• What to do
What you return should be every line below, word for word, and none of the images.

### Recorded data ###

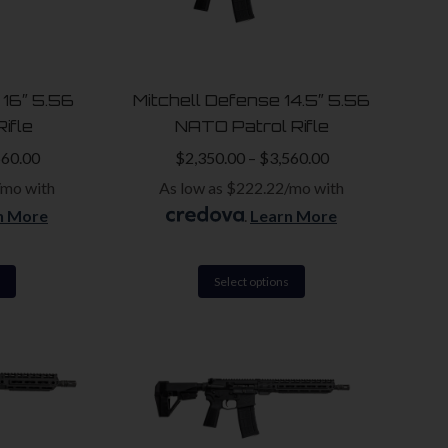
options
options
may
may
be
be
 16″ 5.56
Mitchell Defense 14.5″ 5.56
chosen
chosen
ifle
NATO Patrol Rifle
on
on
560.00
$
2,350.00
–
$
3,560.00
the
the
/mo with
As low as $222.22/mo with
product
product
n More
.
Learn More
page
page
This
This
Select options
product
product
has
has
multiple
multiple
variants.
variants.
The
The
options
options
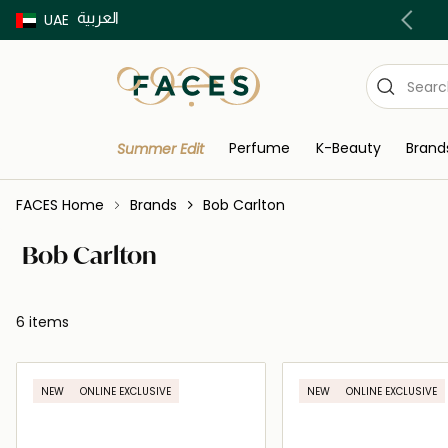
العربية
Buy now Pay later with Tabby & Tamara
UAE
Perfume
K-Beauty
Brand
Summer Edit
FACES Home
Brands
Bob Carlton
Bob Carlton
6 items
NEW
ONLINE EXCLUSIVE
NEW
ONLINE EXCLUSIVE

###

• Response below
options
options
may
may
be
be
 16″ 5.56
Mitchell Defense 14.5″ 5.56
chosen
chosen
ifle
NATO Patrol Rifle
on
on
560.00
$
2,350.00
–
$
3,560.00
the
the
/mo with
As low as $222.22/mo with
product
product
n More
.
Learn More
page
page
This
This
Select options
product
product
has
has
multiple
multiple
variants.
variants.
The
The
options
options
العربية
Buy now Pay later with Tabby & Tamara
UAE
Perfume
K-Beauty
Brand
Summer Edit
FACES Home
Brands
Bob Carlton
Bob Carlton
6 items
NEW
ONLINE EXCLUSIVE
NEW
ONLINE EXCLUSIVE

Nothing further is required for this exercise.